*WHAT THE TASK ASKS*: Reproduce the text of every item below word for word, omitting the pictures.

[Items in a dataset]
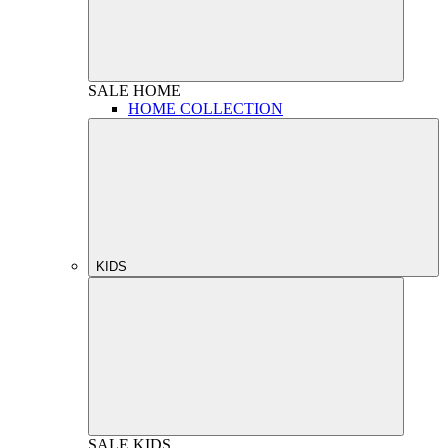
SALE
HOME
HOME COLLECTION
KIDS
SALE
KIDS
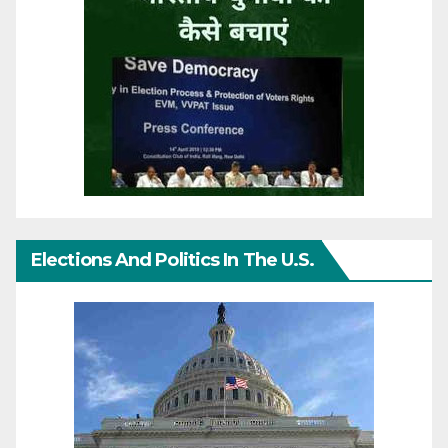
Elections And Politics In The U.S.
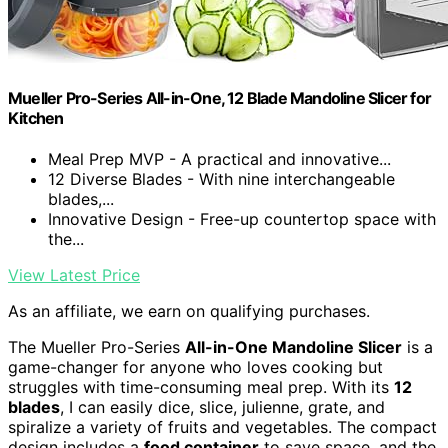
Mueller Pro-Series All-in-One, 12 Blade Mandoline Slicer for
Kitchen
Meal Prep MVP - A practical and innovative...
12 Diverse Blades - With nine interchangeable
blades,...
Innovative Design - Free-up countertop space with
the...
View Latest Price
As an affiliate, we earn on qualifying purchases.
The Mueller Pro-Series
All-in-One Mandoline Slicer
is a
game-changer for anyone who loves cooking but
struggles with time-consuming meal prep. With its
12
blades
, I can easily dice, slice, julienne, grate, and
spiralize a variety of fruits and vegetables. The compact
design includes a
food container
to save space, and the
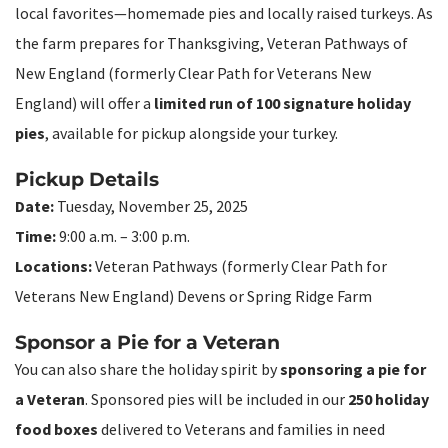
local favorites—homemade pies and locally raised turkeys. As
the farm prepares for Thanksgiving, Veteran Pathways of
New England (formerly Clear Path for Veterans New
England) will offer a
limited run of 100 signature holiday
pies
, available for pickup alongside your turkey.
Pickup Details
Date:
Tuesday, November 25, 2025
Time:
9:00 a.m. – 3:00 p.m.
Locations:
Veteran Pathways (formerly Clear Path for
Veterans New England) Devens or Spring Ridge Farm
Sponsor a Pie for a Veteran
You can also share the holiday spirit by
sponsoring a pie for
a Veteran
. Sponsored pies will be included in our
250 holiday
food boxes
delivered to Veterans and families in need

*EXERCISE OUTPUT*:
SALE
HOME
HOME COLLECTION
KIDS
SALE
KIDS
Elections And Politics In The U.S.
Mueller Pro-Series All-in-One, 12 Blade Mandoline Slicer for
Kitchen
Meal Prep MVP - A practical and innovative...
12 Diverse Blades - With nine interchangeable
blades,...
Innovative Design - Free-up countertop space with
the...
View Latest Price
As an affiliate, we earn on qualifying purchases.
The Mueller Pro-Series
All-in-One Mandoline Slicer
is a
game-changer for anyone who loves cooking but
struggles with time-consuming meal prep. With its
12
blades
, I can easily dice, slice, julienne, grate, and
spiralize a variety of fruits and vegetables. The compact
design includes a
food container
to save space, and the
local favorites—homemade pies and locally raised turkeys. As
the farm prepares for Thanksgiving, Veteran Pathways of
New England (formerly Clear Path for Veterans New
England) will offer a
limited run of 100 signature holiday
pies
, available for pickup alongside your turkey.
Pickup Details
Date:
Tuesday, November 25, 2025
Time:
9:00 a.m. – 3:00 p.m.
Locations:
Veteran Pathways (formerly Clear Path for
Veterans New England) Devens or Spring Ridge Farm
Sponsor a Pie for a Veteran
You can also share the holiday spirit by
sponsoring a pie for
a Veteran
. Sponsored pies will be included in our
250 holiday
food boxes
delivered to Veterans and families in need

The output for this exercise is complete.